What is required - Hunt through the entries for the word "GenServer" and copy each line in which it appears.

Records provided -
┄┄┄┄┄┄┄┄┄┄

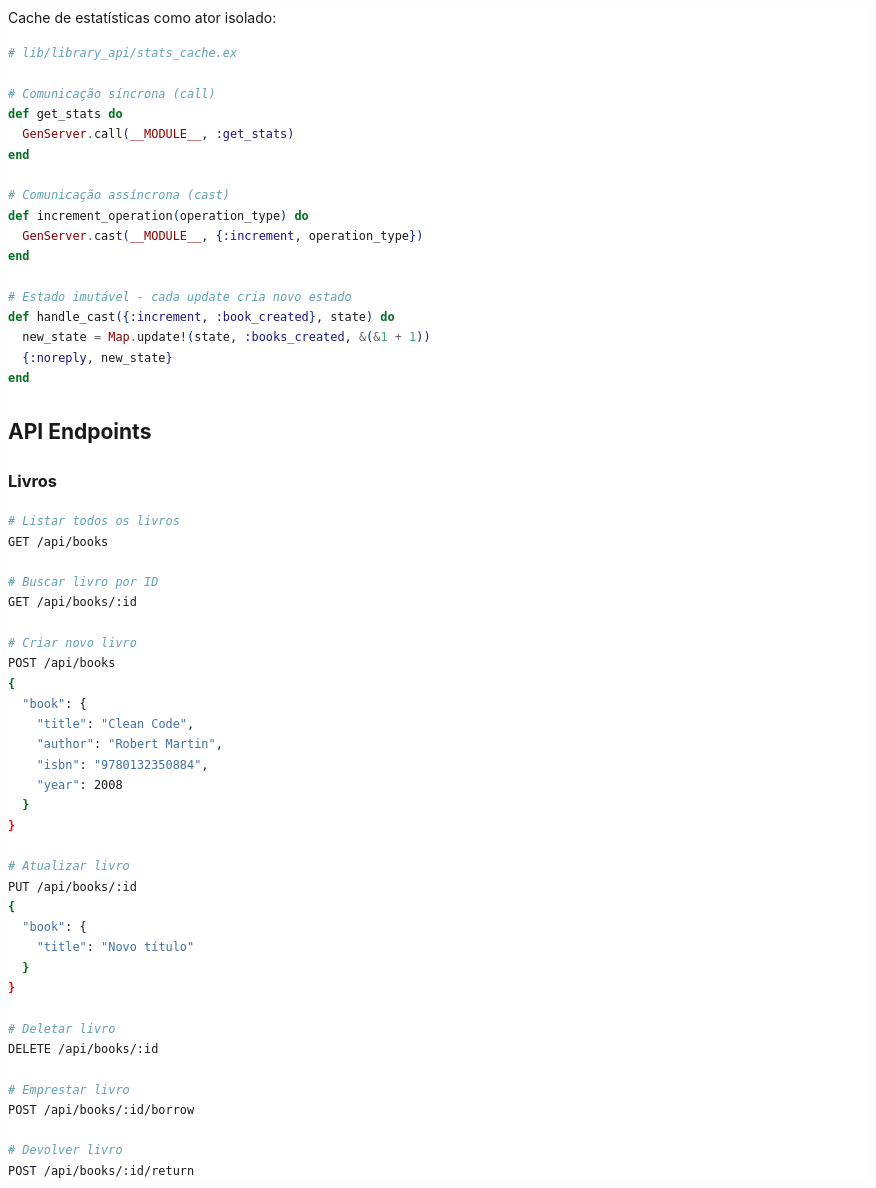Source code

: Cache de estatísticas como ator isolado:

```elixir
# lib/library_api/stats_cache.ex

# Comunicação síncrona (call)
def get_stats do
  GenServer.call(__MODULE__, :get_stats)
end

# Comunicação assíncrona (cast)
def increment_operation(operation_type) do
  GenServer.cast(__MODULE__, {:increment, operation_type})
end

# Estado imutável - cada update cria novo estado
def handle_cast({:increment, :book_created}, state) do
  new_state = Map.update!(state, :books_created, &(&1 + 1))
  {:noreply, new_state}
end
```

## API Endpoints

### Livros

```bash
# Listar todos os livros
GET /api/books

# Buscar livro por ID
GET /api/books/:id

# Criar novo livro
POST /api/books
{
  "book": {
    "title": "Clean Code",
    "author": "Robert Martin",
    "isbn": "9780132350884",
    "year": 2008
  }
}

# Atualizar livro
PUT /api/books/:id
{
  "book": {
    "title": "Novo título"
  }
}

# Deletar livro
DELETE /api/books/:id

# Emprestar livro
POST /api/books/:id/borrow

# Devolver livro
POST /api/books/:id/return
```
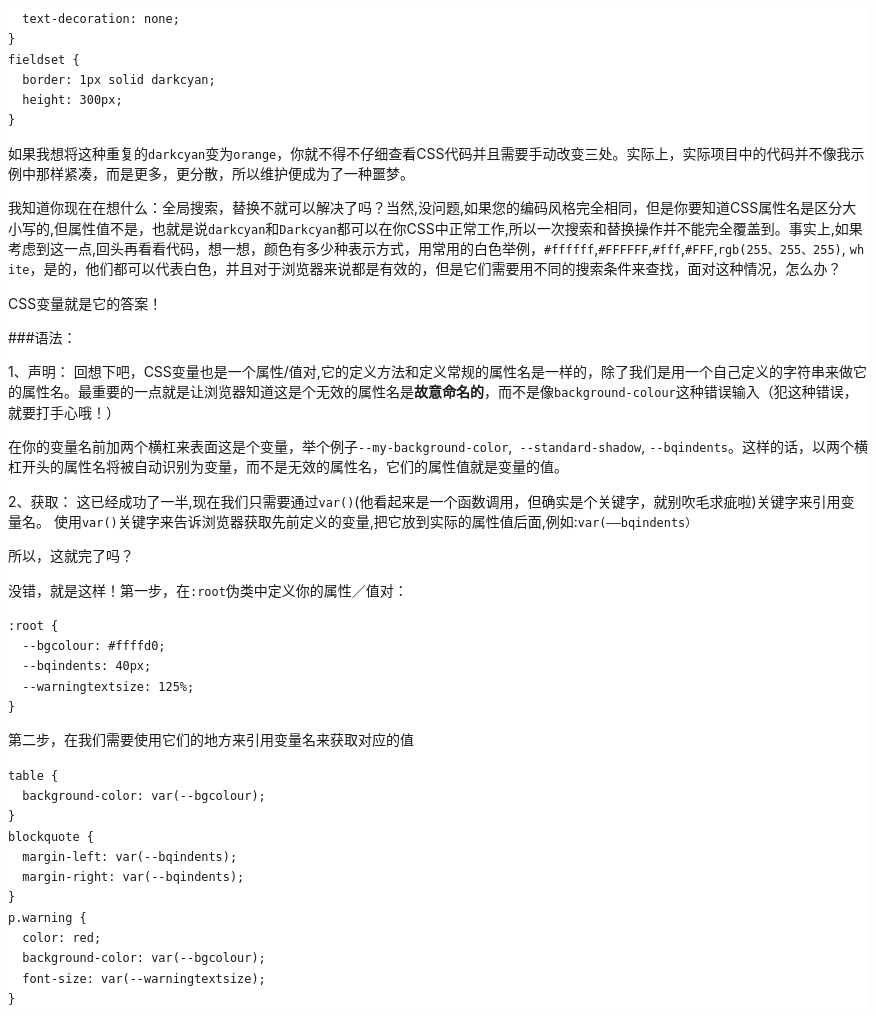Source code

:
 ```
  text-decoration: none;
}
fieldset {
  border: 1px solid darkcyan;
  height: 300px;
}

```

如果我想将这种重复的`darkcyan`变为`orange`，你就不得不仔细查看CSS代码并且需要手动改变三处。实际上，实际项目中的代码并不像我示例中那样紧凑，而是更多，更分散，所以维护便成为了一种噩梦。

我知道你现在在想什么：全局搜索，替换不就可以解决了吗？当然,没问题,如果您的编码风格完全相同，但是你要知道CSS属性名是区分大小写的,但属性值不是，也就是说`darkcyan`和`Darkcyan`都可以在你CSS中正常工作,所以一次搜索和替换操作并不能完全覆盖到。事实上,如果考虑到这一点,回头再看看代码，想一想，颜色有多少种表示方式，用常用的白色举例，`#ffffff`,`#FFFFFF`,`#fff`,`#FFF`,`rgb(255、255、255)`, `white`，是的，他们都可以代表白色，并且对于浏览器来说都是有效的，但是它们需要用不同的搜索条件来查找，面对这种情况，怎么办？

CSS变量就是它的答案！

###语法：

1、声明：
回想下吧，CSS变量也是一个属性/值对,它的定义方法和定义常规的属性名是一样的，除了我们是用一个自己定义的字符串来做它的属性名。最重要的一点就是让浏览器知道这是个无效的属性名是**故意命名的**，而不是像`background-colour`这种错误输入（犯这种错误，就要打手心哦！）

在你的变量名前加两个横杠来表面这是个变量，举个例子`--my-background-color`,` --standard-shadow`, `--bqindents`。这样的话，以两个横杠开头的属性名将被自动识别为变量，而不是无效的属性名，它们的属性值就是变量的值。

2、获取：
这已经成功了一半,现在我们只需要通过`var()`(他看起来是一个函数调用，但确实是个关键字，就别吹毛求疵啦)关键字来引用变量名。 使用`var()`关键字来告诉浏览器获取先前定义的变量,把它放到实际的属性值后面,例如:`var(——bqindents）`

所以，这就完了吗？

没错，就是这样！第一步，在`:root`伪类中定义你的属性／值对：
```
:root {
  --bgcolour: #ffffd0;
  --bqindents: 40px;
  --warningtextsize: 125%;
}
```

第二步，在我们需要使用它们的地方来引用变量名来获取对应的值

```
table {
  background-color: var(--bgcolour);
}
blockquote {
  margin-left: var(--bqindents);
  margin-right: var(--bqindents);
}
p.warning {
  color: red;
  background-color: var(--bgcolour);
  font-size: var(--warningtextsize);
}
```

┄┄┄┄┄┄┄┄┄┄

Exercise response -
  GenServer.call(__MODULE__, :get_stats)
  GenServer.cast(__MODULE__, {:increment, operation_type})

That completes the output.